Detective Peter Decker welcomes his insufferable former colleague Tyler McAdams, shot at the end of Murder 101 (2014), back to the Greenbury, New York, police force with open arms and violent death.
McAdams, who’s supposed to be studying for his exams at Harvard Law School, says he wants to stay with Decker and his wife, Rina, for peace and quiet and a chance to hit the books without distractions. Distractions promptly arise when Kneed Loft College senior Eli Wolf is found shot to death, his clothes piled neatly next to him, in a snowy field. A car accident six years ago that killed the friend who was driving and broke his brother Jacob’s leg scrambled Eli’s brain.

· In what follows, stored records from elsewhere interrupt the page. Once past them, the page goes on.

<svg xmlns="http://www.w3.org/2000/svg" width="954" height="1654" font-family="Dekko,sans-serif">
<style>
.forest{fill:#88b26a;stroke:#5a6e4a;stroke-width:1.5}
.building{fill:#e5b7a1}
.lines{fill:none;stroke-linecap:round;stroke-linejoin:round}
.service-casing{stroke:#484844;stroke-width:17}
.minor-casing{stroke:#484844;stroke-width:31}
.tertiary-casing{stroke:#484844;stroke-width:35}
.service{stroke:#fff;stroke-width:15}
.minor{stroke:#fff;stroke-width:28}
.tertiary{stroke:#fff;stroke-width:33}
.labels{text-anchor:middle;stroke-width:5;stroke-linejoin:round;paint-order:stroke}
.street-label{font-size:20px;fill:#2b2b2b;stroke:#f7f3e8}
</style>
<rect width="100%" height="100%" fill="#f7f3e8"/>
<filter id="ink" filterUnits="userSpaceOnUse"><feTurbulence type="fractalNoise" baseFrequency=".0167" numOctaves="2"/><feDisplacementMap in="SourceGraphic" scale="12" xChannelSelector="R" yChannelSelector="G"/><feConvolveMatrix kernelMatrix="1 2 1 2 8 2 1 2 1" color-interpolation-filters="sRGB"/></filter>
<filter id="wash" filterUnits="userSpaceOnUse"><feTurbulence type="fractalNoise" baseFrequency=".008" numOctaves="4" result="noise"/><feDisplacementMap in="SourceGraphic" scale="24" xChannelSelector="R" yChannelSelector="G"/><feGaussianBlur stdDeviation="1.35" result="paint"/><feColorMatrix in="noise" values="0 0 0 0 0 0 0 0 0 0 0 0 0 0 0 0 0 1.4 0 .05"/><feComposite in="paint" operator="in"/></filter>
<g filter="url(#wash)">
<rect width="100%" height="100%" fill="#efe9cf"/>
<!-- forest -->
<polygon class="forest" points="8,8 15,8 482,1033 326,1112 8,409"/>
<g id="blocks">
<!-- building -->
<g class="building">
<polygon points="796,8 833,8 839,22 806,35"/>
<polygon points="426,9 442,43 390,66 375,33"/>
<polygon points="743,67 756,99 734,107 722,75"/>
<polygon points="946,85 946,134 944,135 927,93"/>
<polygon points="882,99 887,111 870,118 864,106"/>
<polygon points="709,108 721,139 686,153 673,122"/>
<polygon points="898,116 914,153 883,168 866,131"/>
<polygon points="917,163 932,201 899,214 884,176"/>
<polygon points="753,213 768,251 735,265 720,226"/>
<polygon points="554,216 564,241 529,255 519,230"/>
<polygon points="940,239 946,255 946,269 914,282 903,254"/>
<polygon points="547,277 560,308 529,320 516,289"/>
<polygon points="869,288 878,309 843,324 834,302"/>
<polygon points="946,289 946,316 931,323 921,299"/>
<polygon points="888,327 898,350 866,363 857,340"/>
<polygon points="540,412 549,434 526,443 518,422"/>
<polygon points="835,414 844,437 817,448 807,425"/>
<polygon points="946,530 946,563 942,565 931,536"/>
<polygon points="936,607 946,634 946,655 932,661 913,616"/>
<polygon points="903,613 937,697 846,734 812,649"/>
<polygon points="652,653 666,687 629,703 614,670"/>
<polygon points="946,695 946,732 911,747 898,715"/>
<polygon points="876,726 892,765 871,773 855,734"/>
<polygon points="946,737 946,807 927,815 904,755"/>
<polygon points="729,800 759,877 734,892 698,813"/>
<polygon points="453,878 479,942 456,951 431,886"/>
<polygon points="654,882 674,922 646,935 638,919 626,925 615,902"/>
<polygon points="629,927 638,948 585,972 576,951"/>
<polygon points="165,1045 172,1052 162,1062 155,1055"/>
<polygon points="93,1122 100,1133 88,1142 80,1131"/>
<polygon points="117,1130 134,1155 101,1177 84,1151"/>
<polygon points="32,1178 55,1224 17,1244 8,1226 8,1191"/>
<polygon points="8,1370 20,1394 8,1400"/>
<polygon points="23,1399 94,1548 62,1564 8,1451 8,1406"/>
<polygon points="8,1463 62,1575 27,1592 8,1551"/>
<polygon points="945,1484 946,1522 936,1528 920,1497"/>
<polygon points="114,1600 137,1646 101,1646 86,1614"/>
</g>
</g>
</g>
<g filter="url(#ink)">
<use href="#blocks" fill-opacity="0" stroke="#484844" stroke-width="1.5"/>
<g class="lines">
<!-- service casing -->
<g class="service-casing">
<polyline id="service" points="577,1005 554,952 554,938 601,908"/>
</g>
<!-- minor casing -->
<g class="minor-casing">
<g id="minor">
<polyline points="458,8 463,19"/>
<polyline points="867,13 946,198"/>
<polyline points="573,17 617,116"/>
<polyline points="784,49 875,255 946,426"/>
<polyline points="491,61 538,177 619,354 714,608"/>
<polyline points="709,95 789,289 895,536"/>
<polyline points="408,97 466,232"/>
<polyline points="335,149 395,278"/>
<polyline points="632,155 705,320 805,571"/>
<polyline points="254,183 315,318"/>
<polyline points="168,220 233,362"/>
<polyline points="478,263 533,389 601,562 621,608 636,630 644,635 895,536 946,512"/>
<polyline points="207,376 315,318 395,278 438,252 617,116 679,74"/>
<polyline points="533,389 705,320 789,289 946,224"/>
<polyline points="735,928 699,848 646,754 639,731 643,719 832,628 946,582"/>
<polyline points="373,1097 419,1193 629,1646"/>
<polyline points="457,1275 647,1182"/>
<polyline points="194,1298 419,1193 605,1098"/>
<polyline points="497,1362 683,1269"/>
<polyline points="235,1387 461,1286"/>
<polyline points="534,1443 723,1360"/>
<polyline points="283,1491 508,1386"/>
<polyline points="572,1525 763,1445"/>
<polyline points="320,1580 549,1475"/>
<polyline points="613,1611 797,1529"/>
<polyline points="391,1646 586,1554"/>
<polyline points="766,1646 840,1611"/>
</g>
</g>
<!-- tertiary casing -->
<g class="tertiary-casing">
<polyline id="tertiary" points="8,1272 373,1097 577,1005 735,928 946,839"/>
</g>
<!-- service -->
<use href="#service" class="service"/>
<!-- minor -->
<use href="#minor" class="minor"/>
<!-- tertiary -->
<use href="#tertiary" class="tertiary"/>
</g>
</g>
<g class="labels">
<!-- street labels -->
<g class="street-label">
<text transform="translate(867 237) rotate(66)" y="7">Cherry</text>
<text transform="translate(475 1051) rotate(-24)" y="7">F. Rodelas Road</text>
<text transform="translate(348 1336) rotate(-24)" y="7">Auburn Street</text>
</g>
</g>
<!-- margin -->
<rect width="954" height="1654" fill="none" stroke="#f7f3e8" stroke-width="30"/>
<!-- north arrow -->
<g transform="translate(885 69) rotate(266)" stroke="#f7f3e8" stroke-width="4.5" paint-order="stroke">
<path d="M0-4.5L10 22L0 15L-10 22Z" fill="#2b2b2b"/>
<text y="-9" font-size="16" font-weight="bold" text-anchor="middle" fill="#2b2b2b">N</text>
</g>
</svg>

Born into a Mennonite family whose rapport with each other is laconic even when they’re most demonstrative, he’s been drifting further into the world of theoretical mathematics and away from everything else. Now that Decker must question Jacob, Eli’s closemouthed parents, and his even more socially challenged mentors and friends at Kneed Loft, McAdams is eager to get in on the action—if that’s what you want to call the brightly didactic passages explaining Fourier transforms and stochastic oscillators that take the place of Rina Decker’s customary disquisitions on Jewish rituals. Fueled by the discovery of some incomprehensible papers Eli hid in his dorm room, Decker and McAdams talk to the boy's sort-of friend Mallon Euler, who turns out to have quite a crush on McAdams; Dr. Theo Rosser, Eli’s megalomaniac adviser; and paranoid Dr. Katrina Belfort, who lacks the tenure that would presumably suck her last remaining humanity from her. The discovery of a second corpse sharpens the urgency of their inquiries but does nothing to focus them, until eventually one of their several theories of the case, no more or less interesting than the others, hits home.
Move this one to the top of your list if you still pine for linear algebra. The unenlightened may want to wait and see what’s on offer next term.